Hopefully this doesn’t stray into GD territory, but it seems a straightforward enough question so I’ll ask it here. Recently, the Bank of England (and the US’s urging) blocked the Maduro government from withdrawing $1.2 billion in gold assets. I get that they and the US want to recognize Juan Guaido as the president or force Venezuela to run a new election, but I can’t see how the Bank of England can prevent them from withdrawing their own money and keep it’s credibility. Does this mean that any government could, potentially, not be able to withdraw it’s own assets if it runs afoul of the US/UK government? Or am I missing something here? Is there another reason they are or can block the withdrawal?
UK no longer recognizes Maduro as being part of the government of Venezuela. He’s just some guy, not the head of state anymore. That’s Venezuela’s gold. Maduro has no say in what gets done with it according to the UK’s government. It’s not really any more complicated than that.
That is indeed how the world works.
I will tack on that having a security council veto prevents any binding UN resolution demanding they release the gold/recognize Maduro.

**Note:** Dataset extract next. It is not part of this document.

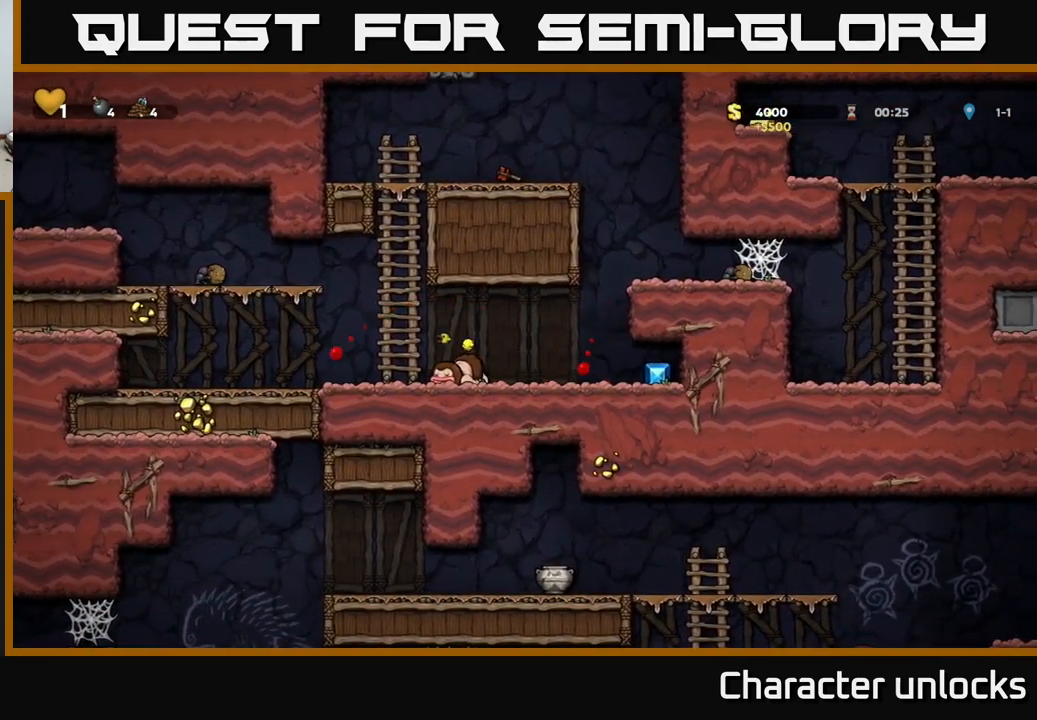
{"buttons": ["DPAD_LEFT"], "events": [[200, "DPAD_RIGHT", "up"], [233, "DPAD_LEFT", "down"]]}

It can’t get indignant on Brits’ behalf about the emphasis on ‘at US urging’, but who says it’s anything other than completely independent action of the UK? The who thing about declaring Maduro not the legitimate president (and hard to see on the merit how he is any longer) is not particularly orchestrated by the US and is loads of countries not just US and UK, and opposed by a largely odious list of regimes.
And it would probably be some of the same people sniping about the UK providing haven for dirty money from eg. Russian gangster/oligarchs now that it’s more fashionable to call out Russia since the US 2016 election. A criticism of the Brits not without any foundation IMO.
I wonder what’s the ruling principle of cynical comments about this, that a non US puppet UK would have the BoE turn over the gold to anyone holding the levers of power in Venezuela by force no matter what?